__Required action__:
Reproduce word for word every line from the one containing "Figure 3. Alteration" to the final line of the data below; omit the pictures.

[Dataset excerpts]

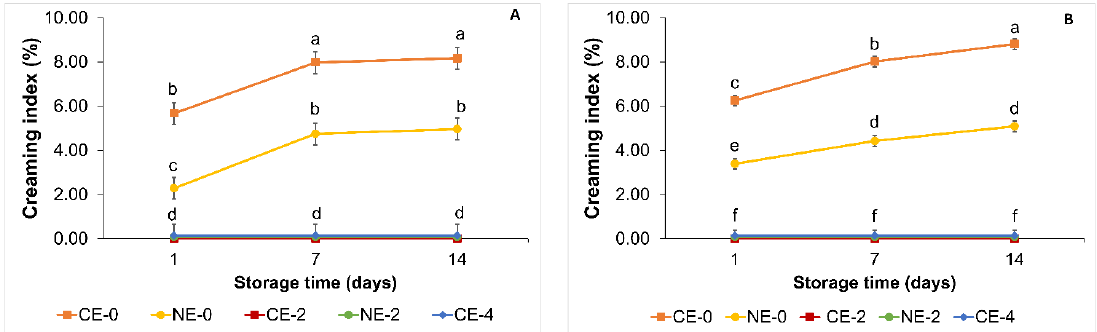
( A ) 4 ◦ C and ( B ) 20 ◦ C (mean values and 95% HSD confidence intervals). Conventional emulsion Figure 4. Dynamic moduli as a function of frequency of emulsions and butter . Conventional Figure 4. Dynamic moduli as a function of frequency of emulsions and butter . Conventional Figure 4. Dynamic moduli as a function of frequency of emulsions and butter . Conventional Figure 4. Dynamic moduli as a function of frequency of emulsions and butter . Conventional Figure 4. Dynamic moduli as a function of frequency of emulsions and butter . Conventional ( A ) 4 °C and ( B ) 20 °C (mean values and 95% HSD confidence intervals). Conventional emulsion ). Nanoemulsion (NE-0 ). Values with different superscript letters emulsion (CE-0 ; CE-2 ; CE-4 ). Nanoemulsion (NE-0 ; NE-2 ). Filled symbols corre- emulsion (CE-0 ; CE-2 ; CE-4 ). Nanoemulsion (NE-0 ; NE-2 ). Filled symbols corre- emulsion (CE-0 ; CE-2 ; CE-4 ). Nanoemulsion (NE-0 ; NE-2 ). Filled symbols corre- emulsion (CE-0 ; CE-2 ; CE-4 ). Nanoemulsion (NE-0 ; NE-2 ). Filled symbols corre- ). Nanoemulsion (NE-0 ; NE-2 ). Values with different superscript emulsion (CE-0 ; CE-2 ; CE-4 ). Nanoemulsion (NE-0 ; NE-2 ). Filled symbols corre- letters are significantly different ( p < 0.05). spond to elastic modulus (G’) and open symbols to viscous modulus (G”). spond to elastic modulus (G’) and open symbols to viscous modulus (G”). spond to elastic modulus (G’) and open symbols to viscous modulus (G”). spond to elastic modulus (G’) and open symbols to viscous modulus (G”). are significantly different ( p < spond to elastic modulus (G’) and open symbols to viscous modulus (G”).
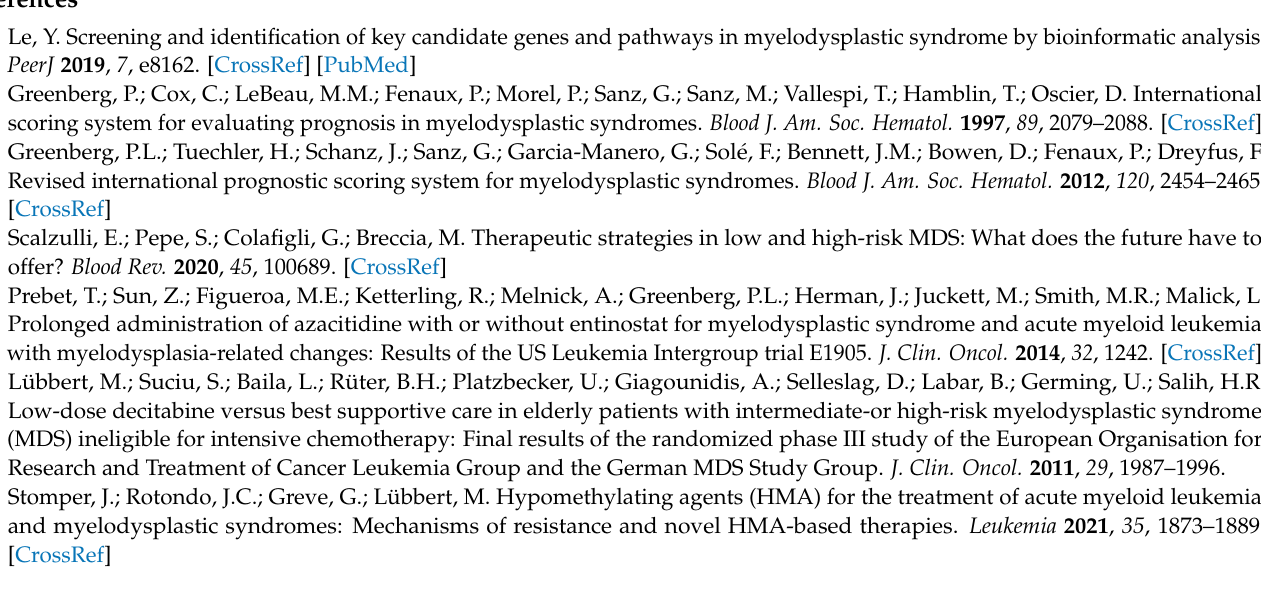
DEGs. Table S2: A cluster heatmap showing 189 differentially expressed genes. Table S3: The 30 most differentially expressed genes from the volcano plot. Table S4: DEGs between F-36P and F-36P/DEC cells. Table S5: Functional roles of module genes. Table S6: Expression levels of 38 genes in bone marrow from MDS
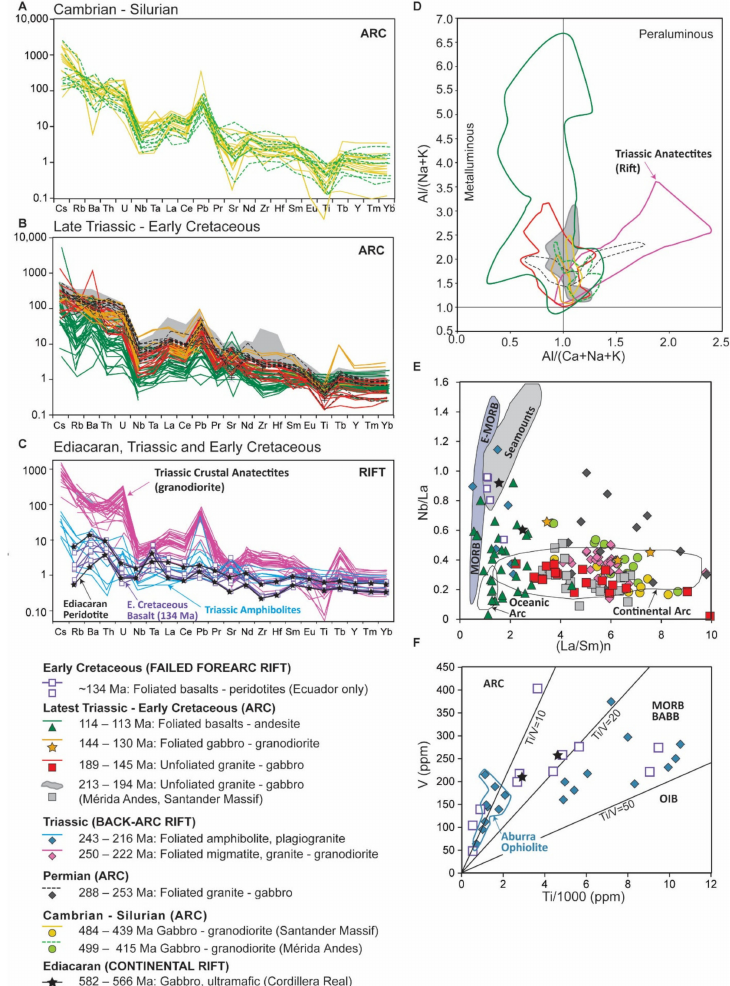
Figure 5. Summary whole rock geochemical data from igneous rocks that crystallised during 499–112 Ma in Venezuela, Colombia and Ecuador. ( A ) Cambrian–Earliest Devonian continental arc intrusions that are exposed in the M é rida Andes and the Santander Massif. ( B ) Permian–Early Cretaceous continental arc intrusions that are mainly exposed in the Sierra Nevada de Santa Marta and the cordilleras Central and Real, showing a gradual depletion towards younger rocks. ( C ) Late Neoproterozoic, Triassic (felsic and mafic end members) and Early Cretaceous rift. ( D ) discrimination between peraluminous and metaluminous rocks using Al, Ca, Na and K [67] showing the highly per- aluminous nature of the Triassic, rift-related crustal anatectites. ( E ) Discrimination between depleted mantle (MORB, E-MORB) and arc settings for all of the dated units (499–112 Ma) using (La/Sm)n v Nb/La [68]. ( F ) Discrimination between arc and extensional settings using Ti and V [69]. Data are from Litherland et al. (1994) [17], Nivia et al. (2006) [63], Martinez et a. (2007) [38],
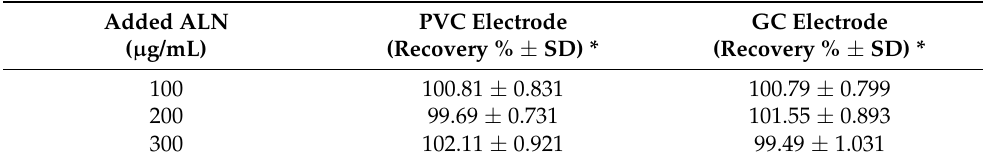
Table 7. Application of standard addition procedure for ALN determination.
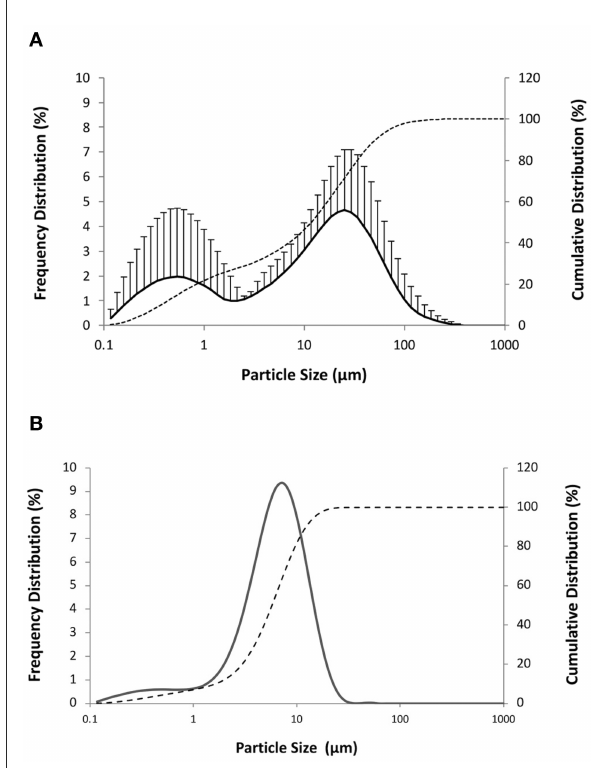
FIGURE4 Cumulative (dashed line) and frequency particle size distribution (solid line) by volume of (A) redispersion in water of the dry powder vaccine NPV1 produced drying a mixture nanoemulsion NE50 and M. hyopneumoniae inactivate whole-cell concentrate (40:60) on mannitol (proportion liquid-to-solid carrier of 2:1 by weight) and (B) M. hyopneumoniae inactivated whole-cell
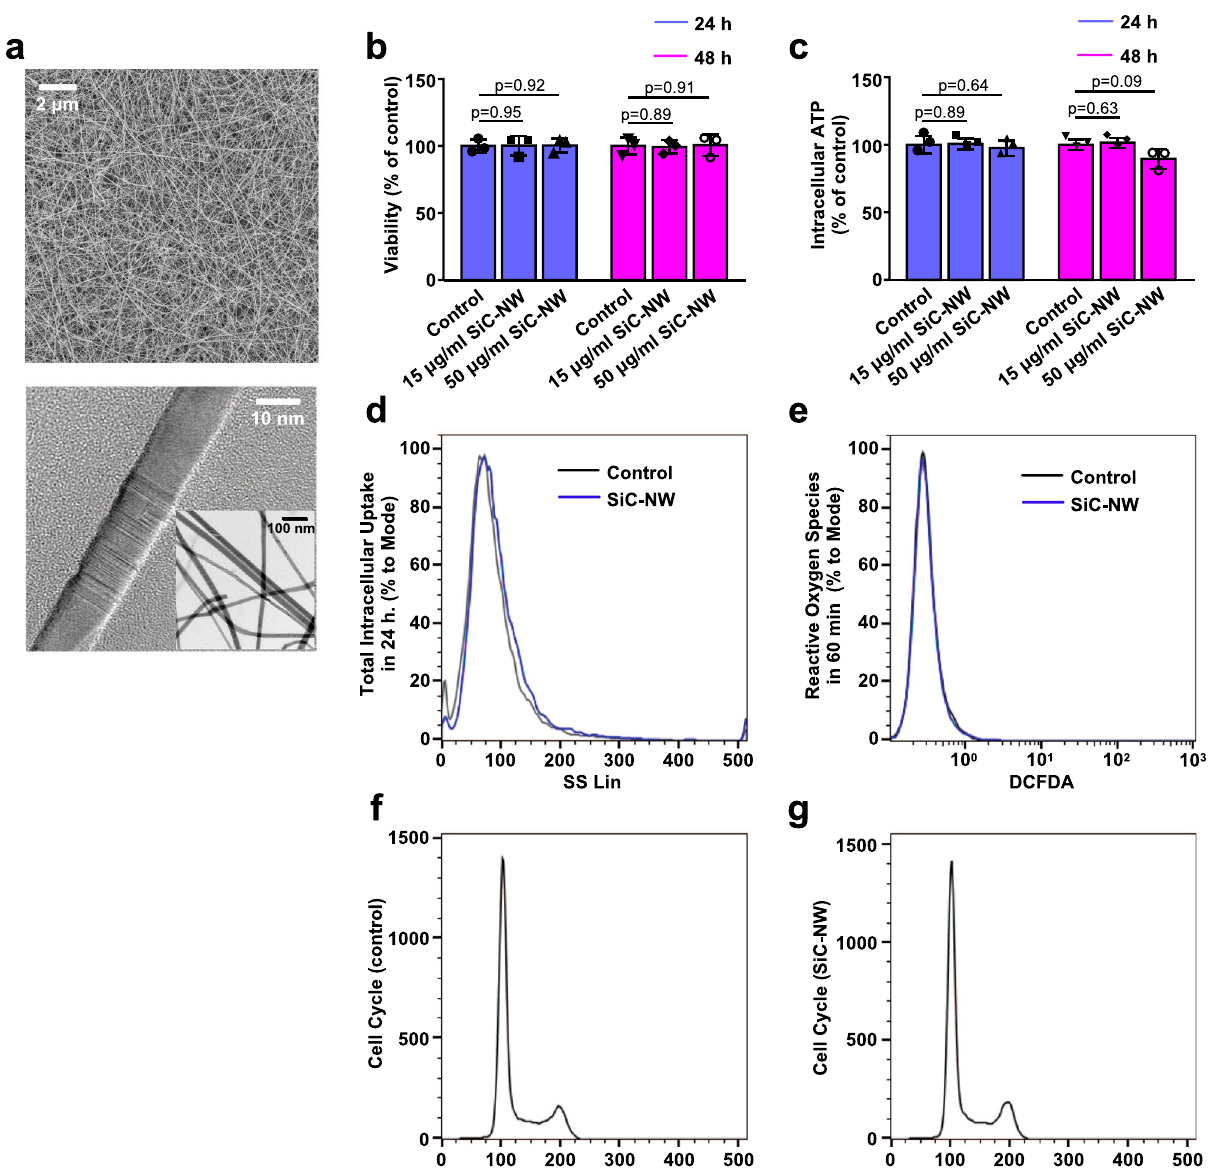
Fig. 1 Growth of silicon carbide nanowires (SiC-NWs): physicochemical and biocompatibility characterizations. a Representative bright- fi eld SEM (top) and TEM (bottom) images of SiC-NWs detached from the substrate ( n = 50 experiments repeated with similar results). b Viability of HL1 cardiomyocytes at 24 h (blue) and 48 h (pink) in control (no SiC-NWs) and SiC-NWs conditions ( n = 3 biologically independent experiments in each group). Data are represented as mean ± SD. Unpaired two-sided Student ’ s t -test (statistical signi fi cance set at p < 0.05). Source data are provided as a Source Data fi le. c Same as b for intracellular ATP concentration. d Total intracellular uptake of SiC-NWs by HL1 cells ( n = 3 experiments repeated with similar results). SS Lin Side scatter on a linear scale. e 60 min of reactive oxygen species (ROS) production from HL1 cells cultured w or w/o 50 µ g/ml of SiC-NWs ( n = 3 experiments repeated with similar results). DCFDA dichlorodihydro fl uorescein diacetate. f Cell cycle characteristics of control (no SiC-NWs) HL1 cells ( n = 3 experiments repeated with similar results). PI propidium iodide. g Same as f after 48 h of exposure to 50 µ g/ml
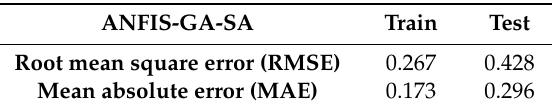
Table 8. Result of the validation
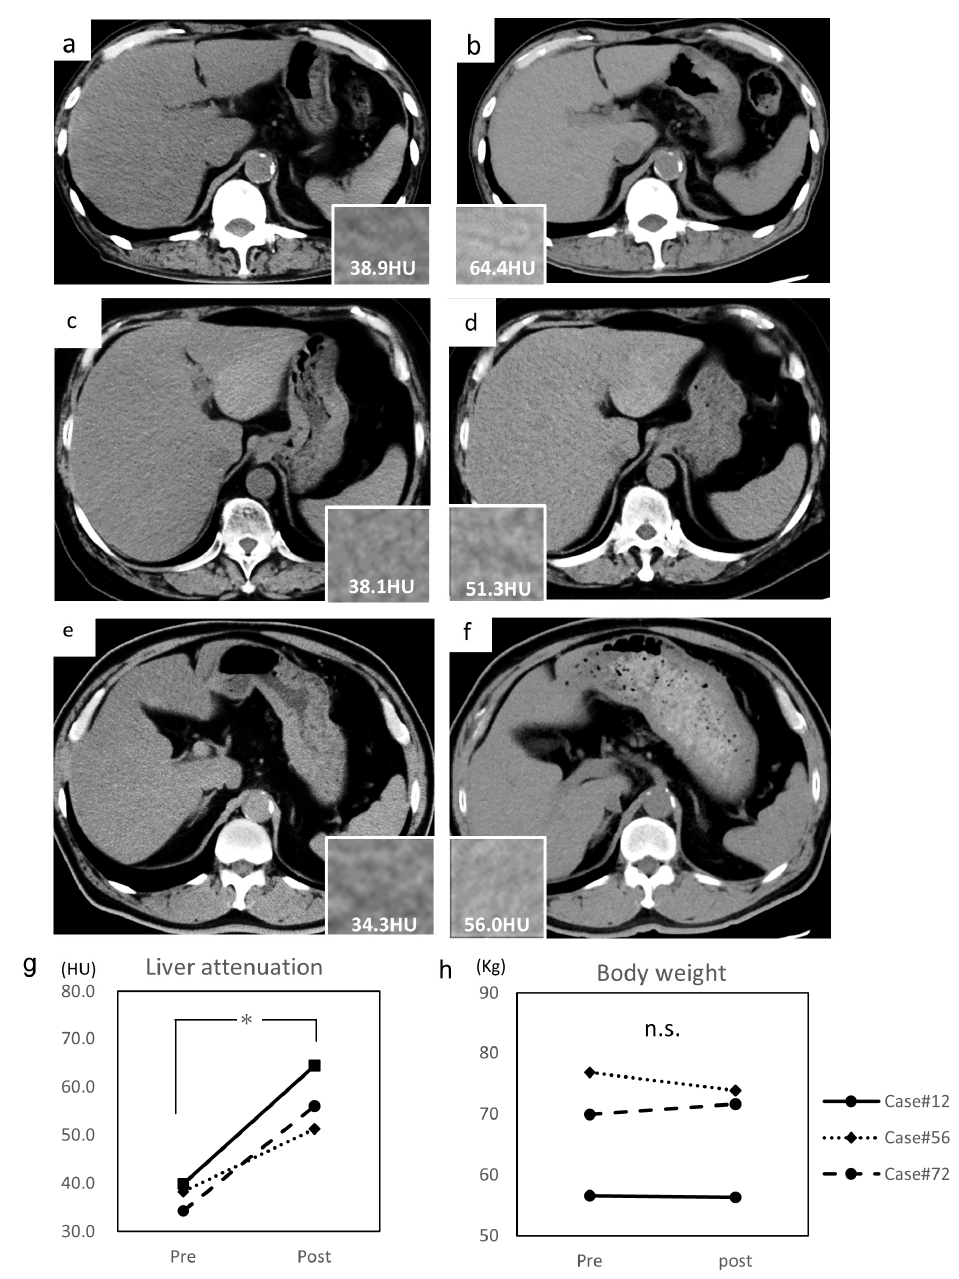
Figure 3. Alteration of liver attenuation assessed by CT imaging. ( a ) Pre-treatment abdominal CT of Case #12, ( b ) post-treatment abdominal CT of Case #12, ( c ) pre-treatment abdominal CT of Case #56, ( d ) post-treatment abdominal CT of Case #56, ( e ) pre-treatment abdominal CT of Case #72, and ( f ) post-treatment abdominal CT of Case #72. ( g ) Alteration of liver attenuation assessed by CT imaging before and after treatment. Liver attenuations are indicated in each column. ( h ) Alteration of body weight before and after treatment. Hounsfield unit, HU. Data are expressed as mean with standard error of the mean (SEM). n.s. not significant, * p < 0.05.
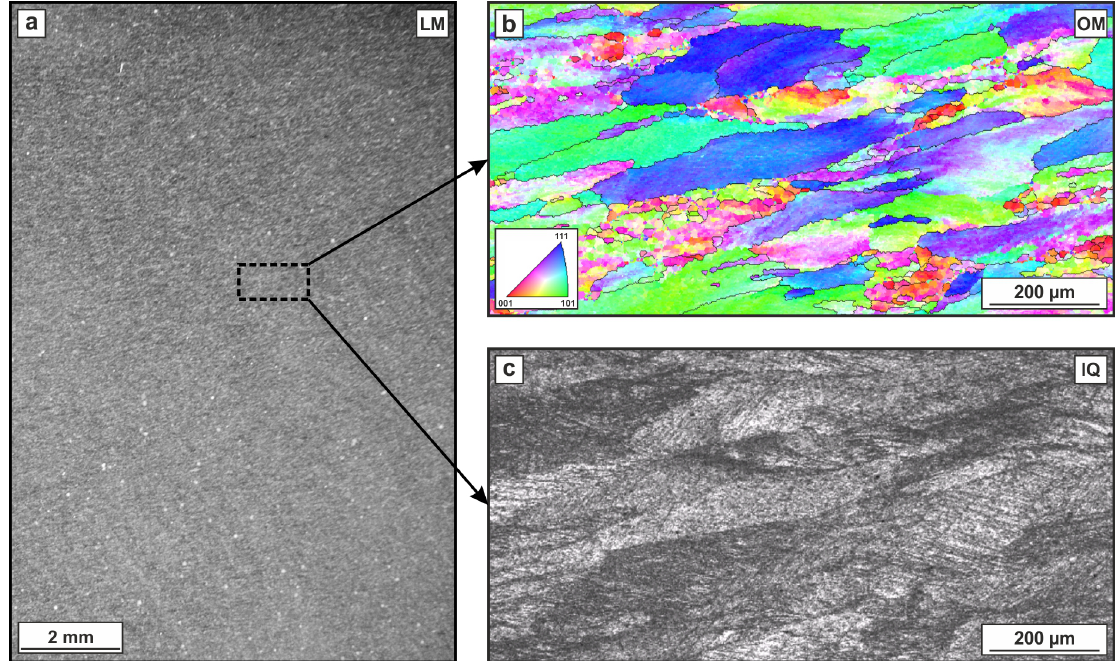
Figure 12. Microstructure after homogeneous shear deformation by one pass of ECAP of a fully recrystallized conventional 6000 series aluminum alloy. Optical micrograph ( a ) showing a microstructural overview and color-coded orientation map (OM) ( b ) and image quality map (IQ) ( c ) from electron back-scatter diffraction (EBSD)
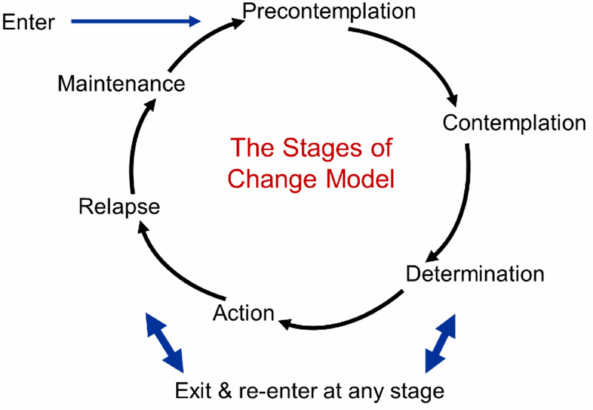
Figure 4. The stages of change model. Reproduced from Prochaska & Di Clemente, The transtheoreti- cal model of health behavior change; published by The American Journal of Health Promotion,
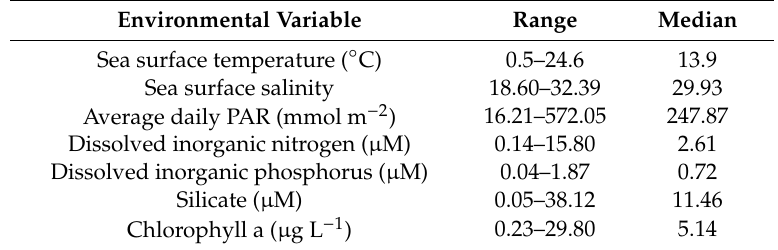
Table 2. Range and median of environmental variables across the 80 field samples (2008–2014).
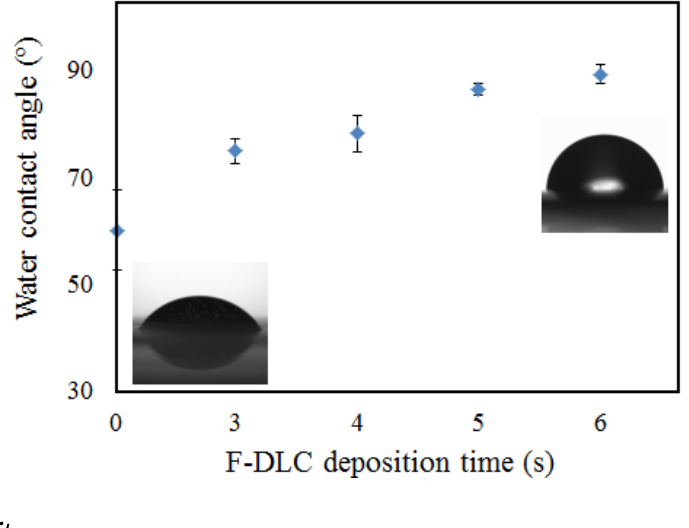
Figure 5. Water contact angle measurement of PES membranes and coated PES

__Problem solution__:
Figure 3. Alteration of liver attenuation assessed by CT imaging. ( a ) Pre-treatment abdominal CT of Case #12, ( b ) post-treatment abdominal CT of Case #12, ( c ) pre-treatment abdominal CT of Case #56, ( d ) post-treatment abdominal CT of Case #56, ( e ) pre-treatment abdominal CT of Case #72, and ( f ) post-treatment abdominal CT of Case #72. ( g ) Alteration of liver attenuation assessed by CT imaging before and after treatment. Liver attenuations are indicated in each column. ( h ) Alteration of body weight before and after treatment. Hounsfield unit, HU. Data are expressed as mean with standard error of the mean (SEM). n.s. not significant, * p < 0.05.
Figure 12. Microstructure after homogeneous shear deformation by one pass of ECAP of a fully recrystallized conventional 6000 series aluminum alloy. Optical micrograph ( a ) showing a microstructural overview and color-coded orientation map (OM) ( b ) and image quality map (IQ) ( c ) from electron back-scatter diffraction (EBSD)
Figure 4. The stages of change model. Reproduced from Prochaska & Di Clemente, The transtheoreti- cal model of health behavior change; published by The American Journal of Health Promotion,
Table 2. Range and median of environmental variables across the 80 field samples (2008–2014).
Figure 5. Water contact angle measurement of PES membranes and coated PES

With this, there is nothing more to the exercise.